Corning offers support service from field application scientists as part of its suite of process products.

"We're here to help labs ensure that our products enhance their process in terms of technology as well as the applications, process and biology aspects," Shyu said.

2. Don't invest in improvements you don't need.

Not every lab needs the biggest and most sophisticated bioreactor or the latest technological marvel. Nor can every lab afford it — particularly smaller academic labs that are at the mercy of grant funding.

To help scope out your needs, Shyu suggests plotting out your short- and long-term therapeutic development objectives in consideration of your budget, then working with a vendor who can help you get the most bang for your buck. The first questions a vendor should ask, he says, include:

  • What is the level of scale you want to achieve?
  • When do you want to get there?
  • What's the status of your current technology and infrastructure?

"Sensible vendors will use those answers to find the most effective and most appropriate custom scenario," Shyu said. "We frequently suggest alternative strategies that will still get customers to a better place with less financial burden." For Corning field application scientists, the goal is customer success, not incremental sales. Customized alternative strategies can include buying less expensive equipment or designing-in big-ticket purchases by employing a modular approach.

3. Ensure that your supplier has life scientists on deck.

Engineers are critical to process development but so are life scientists. Working with a supplier that staffs your project with both can help ensure that the technology gets implemented properly and that it works toward your desired scientific outcomes such as keeping cell cultures alive and producing the desired product.

"Process development isn't just about deploying technologies for workflow optimization," Shyu said. "It's also about optimizing conditions for the actual scientific work.
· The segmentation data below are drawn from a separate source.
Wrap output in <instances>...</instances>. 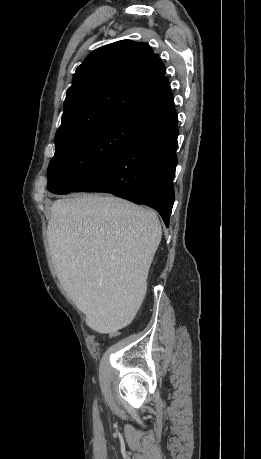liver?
I'll list each match as a JSON object with an SVG mask.
<instances>
[{
  "mask_svg": "<svg viewBox=\"0 0 261 459\" xmlns=\"http://www.w3.org/2000/svg\"><path fill=\"white\" fill-rule=\"evenodd\" d=\"M162 237L157 214L114 196L53 202L48 245L67 296L99 333L122 328L145 286Z\"/></svg>",
  "mask_w": 261,
  "mask_h": 459,
  "instance_id": "liver-1",
  "label": "liver"
}]
</instances>
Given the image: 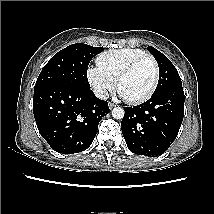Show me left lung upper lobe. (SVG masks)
<instances>
[{
  "instance_id": "1",
  "label": "left lung upper lobe",
  "mask_w": 214,
  "mask_h": 214,
  "mask_svg": "<svg viewBox=\"0 0 214 214\" xmlns=\"http://www.w3.org/2000/svg\"><path fill=\"white\" fill-rule=\"evenodd\" d=\"M147 50L155 57L159 66V81L154 93L175 85H182L181 78L171 61L154 47H147Z\"/></svg>"
}]
</instances>
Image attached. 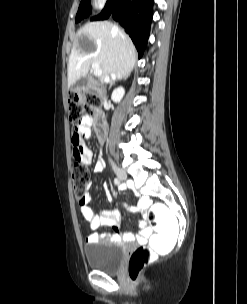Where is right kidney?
<instances>
[{
	"label": "right kidney",
	"instance_id": "1",
	"mask_svg": "<svg viewBox=\"0 0 247 304\" xmlns=\"http://www.w3.org/2000/svg\"><path fill=\"white\" fill-rule=\"evenodd\" d=\"M125 94V89L123 87H117L116 89H114L112 95H111V99L113 102L118 103L121 101V99L123 98Z\"/></svg>",
	"mask_w": 247,
	"mask_h": 304
}]
</instances>
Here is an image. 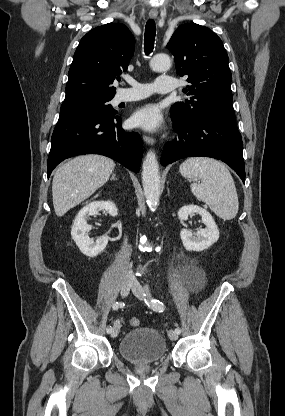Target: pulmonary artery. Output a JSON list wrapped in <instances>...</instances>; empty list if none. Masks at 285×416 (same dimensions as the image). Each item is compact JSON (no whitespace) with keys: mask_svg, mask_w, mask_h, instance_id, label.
Instances as JSON below:
<instances>
[{"mask_svg":"<svg viewBox=\"0 0 285 416\" xmlns=\"http://www.w3.org/2000/svg\"><path fill=\"white\" fill-rule=\"evenodd\" d=\"M131 87H122L115 95L112 103L118 105L123 102H130L147 97L148 95H156L158 93H167L180 85V81L171 76L160 75L156 78L154 88H136L143 86L139 82L129 80Z\"/></svg>","mask_w":285,"mask_h":416,"instance_id":"obj_1","label":"pulmonary artery"}]
</instances>
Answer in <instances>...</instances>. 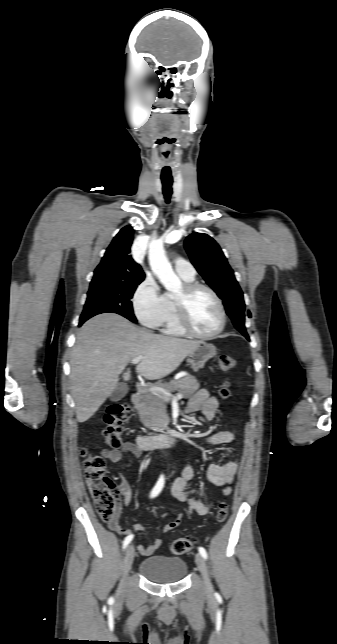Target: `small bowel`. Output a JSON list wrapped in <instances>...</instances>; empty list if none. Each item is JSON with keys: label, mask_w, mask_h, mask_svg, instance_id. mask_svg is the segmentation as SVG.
<instances>
[{"label": "small bowel", "mask_w": 337, "mask_h": 644, "mask_svg": "<svg viewBox=\"0 0 337 644\" xmlns=\"http://www.w3.org/2000/svg\"><path fill=\"white\" fill-rule=\"evenodd\" d=\"M218 399L211 395L207 389H202L198 391L188 402L186 409L187 413H194L196 411H201L205 418L208 421H211L215 418L217 409H218ZM235 439V434L232 431H221L215 433L207 438V442L212 445L226 444L230 443ZM124 453H130L135 457H140L142 455V449L136 446L131 442H126L119 449H106L102 452L104 458L109 460L112 464L119 463ZM239 459L229 461L223 465L216 463H211L207 470V479L209 482L216 486L223 487V495L228 496L232 491V484L238 470ZM194 477V469L191 464V456L187 457V463L182 471L180 477L176 478L171 486V492L175 499L179 502L187 504L190 508L196 511L199 515L207 514L213 504H204L199 500L188 497L184 493V488L187 483ZM117 493L123 498V502L126 506H129L132 503V493L130 486L121 482L117 487ZM168 517V514L165 515ZM180 519L173 518L169 520L163 527L162 532L168 533L174 530L179 525ZM109 528L114 532L122 536L133 535L128 529L123 528L118 518H115L112 522L109 523ZM136 531H143V527L140 523L134 525ZM125 537V538H126ZM164 541L161 538H156L152 544L149 546L138 545L137 550L143 556L152 555L157 549L163 545Z\"/></svg>", "instance_id": "c3829d8e"}]
</instances>
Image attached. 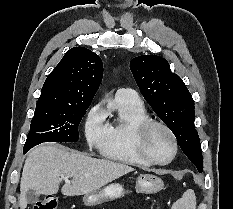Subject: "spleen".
<instances>
[{
  "label": "spleen",
  "instance_id": "spleen-1",
  "mask_svg": "<svg viewBox=\"0 0 233 209\" xmlns=\"http://www.w3.org/2000/svg\"><path fill=\"white\" fill-rule=\"evenodd\" d=\"M172 209H196V196L192 189L187 190L182 198L177 200Z\"/></svg>",
  "mask_w": 233,
  "mask_h": 209
}]
</instances>
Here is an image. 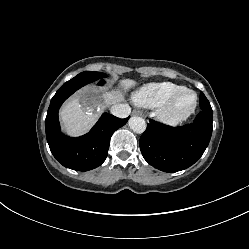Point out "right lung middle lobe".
<instances>
[{
	"label": "right lung middle lobe",
	"mask_w": 249,
	"mask_h": 249,
	"mask_svg": "<svg viewBox=\"0 0 249 249\" xmlns=\"http://www.w3.org/2000/svg\"><path fill=\"white\" fill-rule=\"evenodd\" d=\"M105 77H106L105 73L85 71V72H82V73L78 74L73 79H75V80H85L88 83H90V82H93V81H96V80H99V79H103Z\"/></svg>",
	"instance_id": "dd1d6c3e"
}]
</instances>
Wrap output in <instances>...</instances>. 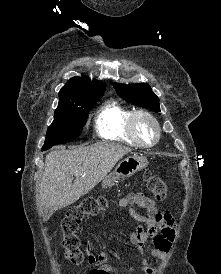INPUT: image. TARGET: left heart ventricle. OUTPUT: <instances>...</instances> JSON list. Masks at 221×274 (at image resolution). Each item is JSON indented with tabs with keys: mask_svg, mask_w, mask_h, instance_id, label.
Segmentation results:
<instances>
[{
	"mask_svg": "<svg viewBox=\"0 0 221 274\" xmlns=\"http://www.w3.org/2000/svg\"><path fill=\"white\" fill-rule=\"evenodd\" d=\"M138 133L140 138L146 143H152L155 139V129L152 123L146 119L138 122Z\"/></svg>",
	"mask_w": 221,
	"mask_h": 274,
	"instance_id": "obj_1",
	"label": "left heart ventricle"
}]
</instances>
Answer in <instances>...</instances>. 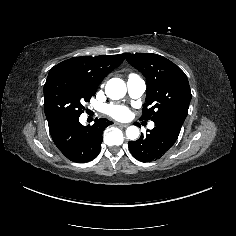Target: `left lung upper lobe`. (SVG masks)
<instances>
[{"instance_id":"1","label":"left lung upper lobe","mask_w":236,"mask_h":236,"mask_svg":"<svg viewBox=\"0 0 236 236\" xmlns=\"http://www.w3.org/2000/svg\"><path fill=\"white\" fill-rule=\"evenodd\" d=\"M126 60L146 78L147 93L140 120L188 114L191 91L187 76L173 62L157 54H125Z\"/></svg>"}]
</instances>
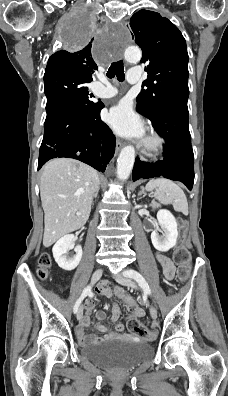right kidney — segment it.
I'll return each mask as SVG.
<instances>
[{"label": "right kidney", "instance_id": "ca27d5eb", "mask_svg": "<svg viewBox=\"0 0 228 396\" xmlns=\"http://www.w3.org/2000/svg\"><path fill=\"white\" fill-rule=\"evenodd\" d=\"M75 236L73 234H67L60 238L53 246L52 252L53 257L60 268L66 271L75 269L82 258V248L80 245L74 247ZM74 249L75 255L70 257L68 251Z\"/></svg>", "mask_w": 228, "mask_h": 396}]
</instances>
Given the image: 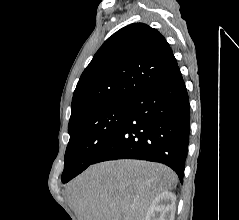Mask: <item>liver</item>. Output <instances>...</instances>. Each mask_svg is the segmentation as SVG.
I'll return each mask as SVG.
<instances>
[{"label":"liver","mask_w":239,"mask_h":220,"mask_svg":"<svg viewBox=\"0 0 239 220\" xmlns=\"http://www.w3.org/2000/svg\"><path fill=\"white\" fill-rule=\"evenodd\" d=\"M176 184L165 165L121 159L90 166L67 191L78 220H145L155 197Z\"/></svg>","instance_id":"1"}]
</instances>
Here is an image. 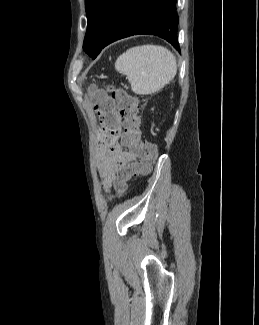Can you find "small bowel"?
<instances>
[{
    "mask_svg": "<svg viewBox=\"0 0 259 325\" xmlns=\"http://www.w3.org/2000/svg\"><path fill=\"white\" fill-rule=\"evenodd\" d=\"M137 161V155L122 141L121 126L120 129H113L112 133L106 132L103 136L98 160V170L104 189L111 188L114 176L119 170L135 164Z\"/></svg>",
    "mask_w": 259,
    "mask_h": 325,
    "instance_id": "1",
    "label": "small bowel"
}]
</instances>
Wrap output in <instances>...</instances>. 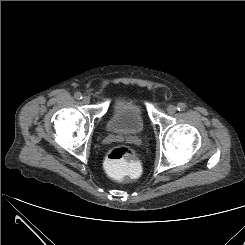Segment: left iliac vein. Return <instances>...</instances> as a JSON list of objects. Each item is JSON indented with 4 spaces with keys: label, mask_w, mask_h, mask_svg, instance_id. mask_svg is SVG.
<instances>
[{
    "label": "left iliac vein",
    "mask_w": 245,
    "mask_h": 245,
    "mask_svg": "<svg viewBox=\"0 0 245 245\" xmlns=\"http://www.w3.org/2000/svg\"><path fill=\"white\" fill-rule=\"evenodd\" d=\"M176 111H177V108H176L174 105H169V106L167 107V112H168L170 115L174 114Z\"/></svg>",
    "instance_id": "left-iliac-vein-1"
}]
</instances>
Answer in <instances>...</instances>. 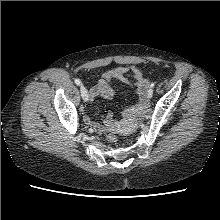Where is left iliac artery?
Masks as SVG:
<instances>
[{
	"label": "left iliac artery",
	"instance_id": "1",
	"mask_svg": "<svg viewBox=\"0 0 220 220\" xmlns=\"http://www.w3.org/2000/svg\"><path fill=\"white\" fill-rule=\"evenodd\" d=\"M150 87H154V83L153 82L151 83Z\"/></svg>",
	"mask_w": 220,
	"mask_h": 220
}]
</instances>
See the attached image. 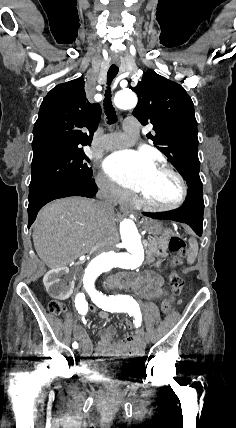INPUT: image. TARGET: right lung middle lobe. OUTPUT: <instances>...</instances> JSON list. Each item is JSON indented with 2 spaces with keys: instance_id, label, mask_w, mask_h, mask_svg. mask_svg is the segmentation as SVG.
<instances>
[{
  "instance_id": "obj_1",
  "label": "right lung middle lobe",
  "mask_w": 236,
  "mask_h": 428,
  "mask_svg": "<svg viewBox=\"0 0 236 428\" xmlns=\"http://www.w3.org/2000/svg\"><path fill=\"white\" fill-rule=\"evenodd\" d=\"M83 145L44 146L33 149L29 188L59 180H90L92 169Z\"/></svg>"
}]
</instances>
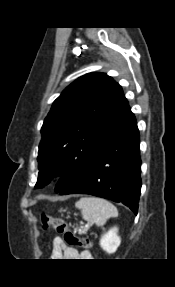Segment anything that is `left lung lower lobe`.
Listing matches in <instances>:
<instances>
[{"label": "left lung lower lobe", "mask_w": 175, "mask_h": 287, "mask_svg": "<svg viewBox=\"0 0 175 287\" xmlns=\"http://www.w3.org/2000/svg\"><path fill=\"white\" fill-rule=\"evenodd\" d=\"M139 130L135 116L94 155L85 172L59 192L90 194L121 202L135 214L141 192Z\"/></svg>", "instance_id": "0a47b994"}]
</instances>
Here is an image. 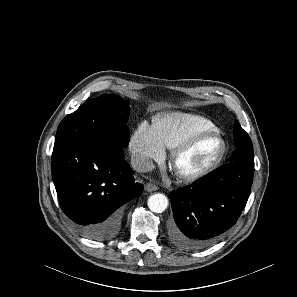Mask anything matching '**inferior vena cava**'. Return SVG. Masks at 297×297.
I'll return each mask as SVG.
<instances>
[{
	"mask_svg": "<svg viewBox=\"0 0 297 297\" xmlns=\"http://www.w3.org/2000/svg\"><path fill=\"white\" fill-rule=\"evenodd\" d=\"M131 165L137 172H148L154 168L153 162L149 158L143 156H132Z\"/></svg>",
	"mask_w": 297,
	"mask_h": 297,
	"instance_id": "obj_1",
	"label": "inferior vena cava"
}]
</instances>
If your supplier only deploys an engineer to help, without additional support from someone with a strong biology background, you're going to miss out on that scientific component and the ability to troubleshoot potential problems encountered in production."

4. Go modular.

Creating a modular, scalable production suite can ensure that you get the best of both worlds: short-term cost control and the flexibility to add new technologies and adapt to new production needs as required.

That flexibility can make all the difference in any market, but particularly in one marked by constant change and stiff competition. By modularizing, you give your lab more muscle and the agility to adapt and respond to ebbs and flows in clinical demand.

"How do you adjust for potential market changes? You invest in technologies that allow for modular additions so that you can scale as and when you need to," Shyu said. "If you only need 100,000 doses per batch today but you need 200,000 doses per batch tomorrow, you can adjust your process without spending additional time investigating alternative technologies."

Shyu likens it to sets of building blocks: You may purchase a 100-piece set to build a ten-story building. Later, if you want to add two more floors, you can buy just the number of blocks you need, rather than having to invest in a new 10-story building. You can also decide on different configurations (e.g. two five-story buildings), as well as incorporate other types of blocks to leverage new designs and features.

It works the same way in bioprocess: The modular approach can help you avoid the upfront costs of a larger investment, while providing flexibility to add or accessorize as new products and technologies hit the market.

Customize and Adapt Your Process

Any lab of any size, with the help of the right partners, can customize its process so that it can incorporate future innovations — and in vaccine production, you never know when that next big thing could come along. By following these tips, you can scale your processes and goals without locking yourself into a legacy setup.